AttributeError：“HTTPResponse”对象没有属性“split”答案

【问题标题】：AttributeError: 'HTTPResponse' object has no attribute 'split'AttributeError：“HTTPResponse”对象没有属性“split”
【发布时间】：2016-09-19 02:08:23
【问题描述】：

我正在尝试从谷歌金融获取一些信息，但我收到了这个错误

AttributeError: 'HTTPResponse' 对象没有属性 'split'

这是我的python代码：

import urllib.request
import urllib
from bs4 import BeautifulSoup

symbolsfile = open("Stocklist.txt")

symbolslist = symbolsfile.read()

thesymbolslist = symbolslist.split("\n")

i=0


while i<len (thesymbolslist):
    theurl = "http://www.google.com/finance/getprices?q=" + thesymbolslist[i] + "&i=10&p=25m&f=c"
    thepage = urllib.request.urlopen (theurl)
    print(thesymbolslist[i] + " price is " + thepage.split()[len(thepage.split())-1])
    i= i+1

【问题讨论】：

你想在这里做什么？ thepage.split()[len(thepage.split())-1])
我正在尝试将页面放入列表中，然后从该列表中获取最后一个属性并打印它。
您需要从thepage 到read() 才能得到一个实际的字符串。

标签： python python-3.x

【解决方案1】：

问题的原因

这是因为urllib.request.urlopen (theurl) 返回一个表示连接的对象，而不是字符串。

解决方案

要从此连接中读取数据并实际获取字符串，您需要这样做

thepage = urllib.request.urlopen(theurl).read()

然后你的其余代码应该自然而然地遵循。

解决方案附录

有时，字符串本身包含无法识别的字符编码字形，在这种情况下，Python 会将其转换为bytestring。

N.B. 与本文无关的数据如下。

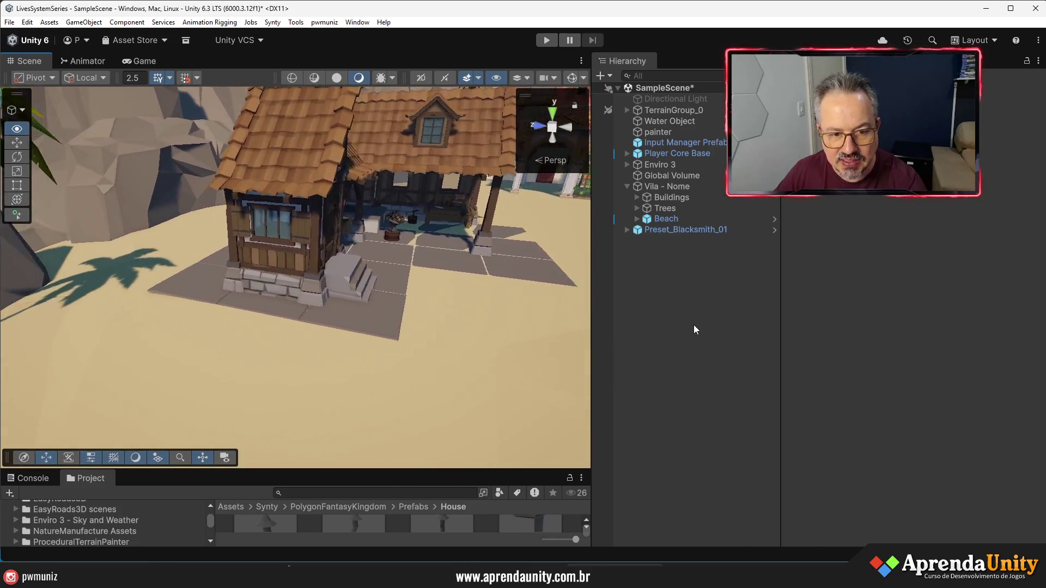
scroll(382, 356, down, 5)
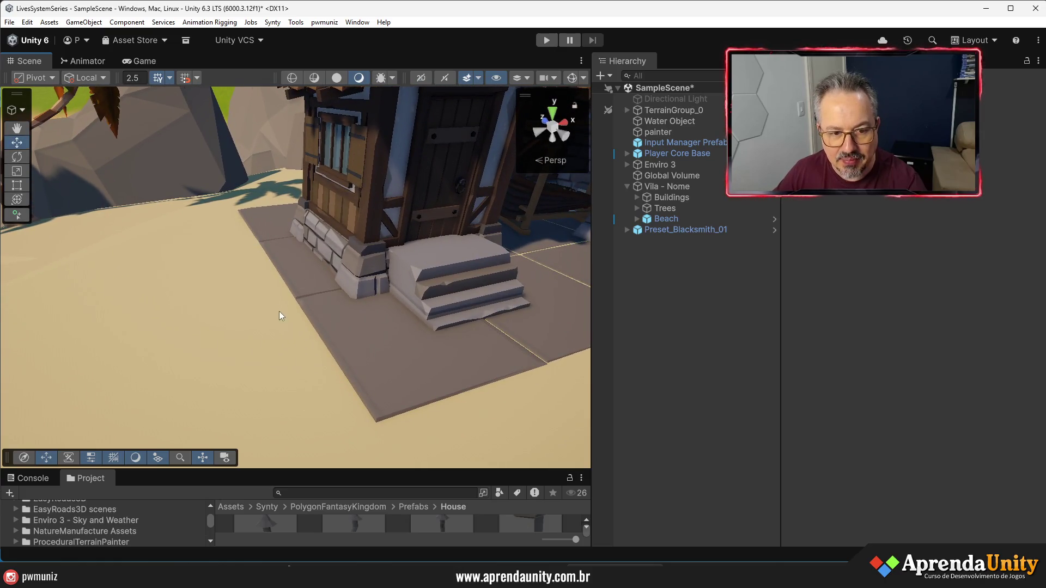
scroll(277, 313, down, 8)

处理这个问题的正确方法是找到正确的字符编码并使用它将字节串解码为常规字符串，如this question：

thepage = urllib.request.urlopen(theurl)
# read the correct character encoding from `Content-Type` request header
charset_encoding = thepage.info().get_content_charset()
# apply encoding
thepage = thepage.read().decode(charset_encoding)

有时可以安全地假设字符编码为utf-8，在这种情况下

thepage = urllib.request.urlopen(theurl).read().decode('utf-8')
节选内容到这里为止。